John Quigley, a former Department of Conservation and Natural Resources secretary, criticized Corbett’s plan for trying “to appease everybody.” He wants a policy that builds renewables with gas-fired power plants, fueled by in-state gas, backing them up.

The Pennsylvania Coal Alliance’s John Pippy liked Corbett’s plan, which he said “acknowledges the direct link between Pennsylvania energy and economic opportunity.”

Gov. Tom Corbett

More: Pittsburgh Tribune-Review

Comcast Entering Power Biz?

Cable and internet giant Comcast may soon have a “quadruple play” offering for customers in the state, says Public Utility Commission Chairman Robert Powelson, which would give Pennsylvania a boost in the quest to ramp up competition. The state already is ahead of most others in the rate of customer shopping, but Powelson said it wants to challenge Texas, the leader by far.

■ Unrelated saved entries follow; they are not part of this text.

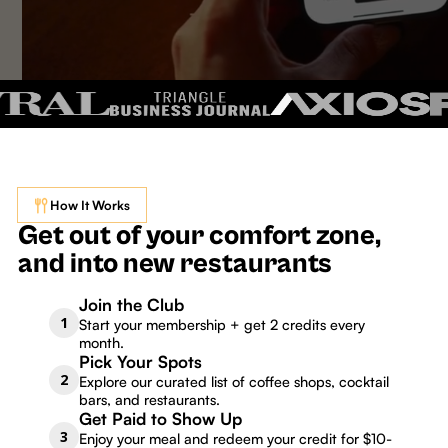
How It Works
Get out of your comfort zone,
and into new restaurants
Join the Club
1
Start your membership + get 2 credits every
month.
Pick Your Spots
2
Explore our curated list of coffee shops, cocktail
bars, and restaurants.
Get Paid to Show Up
3
Enjoy your meal and redeem your credit for $10-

According to Powelson, Comcast will be teaming with a retail energy provider to add electricity to its cable, internet and telephone service offerings. The company also offers some home energy-control services.

More: Greentech Media

Sewage Plant Begins Burning Methane

GE Jenbacher 420 Biogas Engine (Source: GE)
GE Jenbacher 420 Biogas Engine (Source: GE)

Philadelphia’s Northeast sewage treatment plant is burning methane to produce heat and power instead of burning it off as in the past, following completion of a $47.5 million project. Ameresco partnered with the city to build the cogeneration facilities. Bank of America owns it, leasing it to the city for 16 years with an early buyout option. The project qualifies for an investment tax credit of about $14 million and a $3.9 million state energy efficiency rebate.

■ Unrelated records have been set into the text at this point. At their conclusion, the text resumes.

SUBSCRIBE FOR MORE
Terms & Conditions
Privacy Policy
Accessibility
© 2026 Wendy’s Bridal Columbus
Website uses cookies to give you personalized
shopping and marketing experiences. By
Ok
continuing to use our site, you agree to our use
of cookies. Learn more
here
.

More: The Philadelphia Inquirer

PennFuture Launches Clean Energy Campaign

Clean Energy WinsThe PennFuture Energy Center launched the Clean Energy Wins campaign, with a website to educate citizens and political candidates about choices the state can make. The organization is taking a survey of clean energy businesses and stakeholders and collecting data to develop a clean energy “roadmap” report that it plans to release in March.

More: The Patriot-News

Turbine Collapse Probe May Take Months

NextEra Energy Resources says it might take months to determine why a turbine at the Mill Run Wind Energy Center collapsed Jan. 16. The turbine was one of 10 that started operating in 2001.

More: The Tribune-Democrat

PUC OKs PPL Line Upgrade

PPL Electric Utilities’ plan to upgrade a 69-kV line in the Pocono plateau won Public Utility Commission approval. The $33 million project involves a 24-mile line that will become 138 kV. The plan drew no local opposition.